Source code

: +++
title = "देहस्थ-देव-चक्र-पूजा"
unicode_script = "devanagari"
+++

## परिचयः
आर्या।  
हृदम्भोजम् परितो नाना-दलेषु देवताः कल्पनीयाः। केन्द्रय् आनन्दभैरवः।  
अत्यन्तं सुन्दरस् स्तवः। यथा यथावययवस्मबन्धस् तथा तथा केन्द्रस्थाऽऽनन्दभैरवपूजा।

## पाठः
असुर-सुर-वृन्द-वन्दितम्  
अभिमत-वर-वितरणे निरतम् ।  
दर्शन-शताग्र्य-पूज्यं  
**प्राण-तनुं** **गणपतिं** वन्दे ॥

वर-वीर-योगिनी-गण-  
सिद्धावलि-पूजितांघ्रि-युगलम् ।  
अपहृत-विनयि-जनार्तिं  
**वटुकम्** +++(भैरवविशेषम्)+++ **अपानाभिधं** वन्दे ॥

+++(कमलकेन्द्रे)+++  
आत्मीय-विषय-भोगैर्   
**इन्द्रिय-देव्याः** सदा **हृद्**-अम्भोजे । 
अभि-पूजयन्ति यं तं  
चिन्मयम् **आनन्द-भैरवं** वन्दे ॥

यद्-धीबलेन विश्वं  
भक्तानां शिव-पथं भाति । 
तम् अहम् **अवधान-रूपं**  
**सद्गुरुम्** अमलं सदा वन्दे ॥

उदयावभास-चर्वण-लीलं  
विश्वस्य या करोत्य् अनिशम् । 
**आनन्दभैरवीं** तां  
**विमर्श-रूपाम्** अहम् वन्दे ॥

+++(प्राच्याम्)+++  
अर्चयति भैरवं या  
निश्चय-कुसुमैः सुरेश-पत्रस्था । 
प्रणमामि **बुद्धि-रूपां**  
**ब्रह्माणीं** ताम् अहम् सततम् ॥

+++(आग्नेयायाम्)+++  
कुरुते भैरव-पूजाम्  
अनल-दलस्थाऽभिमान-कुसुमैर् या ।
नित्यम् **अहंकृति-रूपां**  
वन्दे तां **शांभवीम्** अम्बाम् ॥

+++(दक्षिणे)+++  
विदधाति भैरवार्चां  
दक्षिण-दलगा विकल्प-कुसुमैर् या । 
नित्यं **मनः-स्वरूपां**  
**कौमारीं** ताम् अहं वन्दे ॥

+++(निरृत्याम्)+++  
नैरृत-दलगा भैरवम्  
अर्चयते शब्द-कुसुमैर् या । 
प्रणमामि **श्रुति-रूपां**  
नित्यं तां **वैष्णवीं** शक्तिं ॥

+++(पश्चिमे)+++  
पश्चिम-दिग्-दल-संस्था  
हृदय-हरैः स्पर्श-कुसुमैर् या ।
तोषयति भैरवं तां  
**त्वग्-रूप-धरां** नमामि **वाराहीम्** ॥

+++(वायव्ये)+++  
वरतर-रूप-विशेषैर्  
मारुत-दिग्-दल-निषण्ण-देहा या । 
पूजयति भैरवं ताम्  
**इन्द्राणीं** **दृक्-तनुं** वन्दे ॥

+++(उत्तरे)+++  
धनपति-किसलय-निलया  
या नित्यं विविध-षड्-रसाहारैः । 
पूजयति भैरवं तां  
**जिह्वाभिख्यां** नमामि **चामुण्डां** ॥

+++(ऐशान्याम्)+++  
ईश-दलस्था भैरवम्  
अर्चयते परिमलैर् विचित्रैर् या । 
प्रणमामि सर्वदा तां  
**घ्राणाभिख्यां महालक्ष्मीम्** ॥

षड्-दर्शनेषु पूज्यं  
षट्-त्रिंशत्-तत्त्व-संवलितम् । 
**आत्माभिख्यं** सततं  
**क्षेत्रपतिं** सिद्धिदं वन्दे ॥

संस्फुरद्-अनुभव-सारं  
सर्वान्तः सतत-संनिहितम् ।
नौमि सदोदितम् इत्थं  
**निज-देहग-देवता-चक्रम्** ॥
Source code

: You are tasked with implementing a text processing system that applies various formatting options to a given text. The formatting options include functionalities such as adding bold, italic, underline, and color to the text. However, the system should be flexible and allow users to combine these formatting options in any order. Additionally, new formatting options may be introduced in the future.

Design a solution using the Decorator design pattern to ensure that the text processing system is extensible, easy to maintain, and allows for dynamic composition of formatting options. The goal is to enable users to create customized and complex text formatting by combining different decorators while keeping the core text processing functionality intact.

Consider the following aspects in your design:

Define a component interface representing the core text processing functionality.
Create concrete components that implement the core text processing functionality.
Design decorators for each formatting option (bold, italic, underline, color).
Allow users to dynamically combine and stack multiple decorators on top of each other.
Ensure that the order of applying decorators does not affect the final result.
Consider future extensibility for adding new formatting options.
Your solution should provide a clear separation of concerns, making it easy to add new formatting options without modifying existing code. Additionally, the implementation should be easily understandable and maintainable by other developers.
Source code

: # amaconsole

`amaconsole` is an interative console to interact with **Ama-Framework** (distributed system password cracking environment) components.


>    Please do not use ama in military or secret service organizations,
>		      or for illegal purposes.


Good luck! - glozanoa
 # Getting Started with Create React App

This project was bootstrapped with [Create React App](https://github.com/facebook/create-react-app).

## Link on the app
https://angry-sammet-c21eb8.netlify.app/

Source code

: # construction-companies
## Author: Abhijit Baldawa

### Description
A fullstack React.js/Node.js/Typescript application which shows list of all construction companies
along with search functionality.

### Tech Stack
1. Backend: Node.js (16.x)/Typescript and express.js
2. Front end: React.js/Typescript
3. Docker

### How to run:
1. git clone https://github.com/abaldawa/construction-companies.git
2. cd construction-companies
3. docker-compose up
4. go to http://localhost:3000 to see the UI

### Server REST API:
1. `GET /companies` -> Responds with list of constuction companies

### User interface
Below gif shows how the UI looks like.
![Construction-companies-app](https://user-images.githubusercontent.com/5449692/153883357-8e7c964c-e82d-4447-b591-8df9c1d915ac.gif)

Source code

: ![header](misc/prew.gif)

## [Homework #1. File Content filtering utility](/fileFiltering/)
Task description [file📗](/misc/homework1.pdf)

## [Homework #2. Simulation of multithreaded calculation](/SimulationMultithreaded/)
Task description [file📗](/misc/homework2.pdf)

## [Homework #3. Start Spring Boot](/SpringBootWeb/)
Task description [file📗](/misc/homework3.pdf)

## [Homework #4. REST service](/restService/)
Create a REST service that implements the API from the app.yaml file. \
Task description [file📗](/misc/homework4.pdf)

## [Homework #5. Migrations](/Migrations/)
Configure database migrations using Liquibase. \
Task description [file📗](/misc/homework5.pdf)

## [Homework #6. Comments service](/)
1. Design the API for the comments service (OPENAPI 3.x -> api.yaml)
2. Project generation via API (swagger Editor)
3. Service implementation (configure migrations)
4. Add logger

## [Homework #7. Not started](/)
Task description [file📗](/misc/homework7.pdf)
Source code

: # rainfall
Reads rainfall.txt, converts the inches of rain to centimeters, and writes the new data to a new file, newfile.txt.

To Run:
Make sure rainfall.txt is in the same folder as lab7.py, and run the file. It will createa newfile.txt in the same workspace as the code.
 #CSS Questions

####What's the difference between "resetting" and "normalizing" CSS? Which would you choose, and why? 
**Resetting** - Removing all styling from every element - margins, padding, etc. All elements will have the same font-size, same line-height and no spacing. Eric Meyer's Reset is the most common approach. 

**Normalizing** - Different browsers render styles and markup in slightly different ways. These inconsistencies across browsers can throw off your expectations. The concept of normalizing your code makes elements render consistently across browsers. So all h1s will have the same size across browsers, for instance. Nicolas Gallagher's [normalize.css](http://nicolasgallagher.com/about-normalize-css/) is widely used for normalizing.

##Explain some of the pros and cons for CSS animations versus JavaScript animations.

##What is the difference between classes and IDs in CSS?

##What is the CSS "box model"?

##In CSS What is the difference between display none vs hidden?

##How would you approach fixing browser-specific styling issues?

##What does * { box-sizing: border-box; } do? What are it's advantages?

▶ **What the task requires**: From the line containing "## [Homework #3." down to the line containing "##Explain some of" in the material above, reproduce every line exactly, including the two end lines.

▶ **Written response**:
## [Homework #3. Start Spring Boot](/SpringBootWeb/)
Task description [file📗](/misc/homework3.pdf)

## [Homework #4. REST service](/restService/)
Create a REST service that implements the API from the app.yaml file. \
Task description [file📗](/misc/homework4.pdf)

## [Homework #5. Migrations](/Migrations/)
Configure database migrations using Liquibase. \
Task description [file📗](/misc/homework5.pdf)

## [Homework #6. Comments service](/)
1. Design the API for the comments service (OPENAPI 3.x -> api.yaml)
2. Project generation via API (swagger Editor)
3. Service implementation (configure migrations)
4. Add logger

## [Homework #7. Not started](/)
Task description [file📗](/misc/homework7.pdf)
Source code

: # rainfall
Reads rainfall.txt, converts the inches of rain to centimeters, and writes the new data to a new file, newfile.txt.

To Run:
Make sure rainfall.txt is in the same folder as lab7.py, and run the file. It will createa newfile.txt in the same workspace as the code.
 #CSS Questions

####What's the difference between "resetting" and "normalizing" CSS? Which would you choose, and why? 
**Resetting** - Removing all styling from every element - margins, padding, etc. All elements will have the same font-size, same line-height and no spacing. Eric Meyer's Reset is the most common approach. 

**Normalizing** - Different browsers render styles and markup in slightly different ways. These inconsistencies across browsers can throw off your expectations. The concept of normalizing your code makes elements render consistently across browsers. So all h1s will have the same size across browsers, for instance. Nicolas Gallagher's [normalize.css](http://nicolasgallagher.com/about-normalize-css/) is widely used for normalizing.

##Explain some of the pros and cons for CSS animations versus JavaScript animations.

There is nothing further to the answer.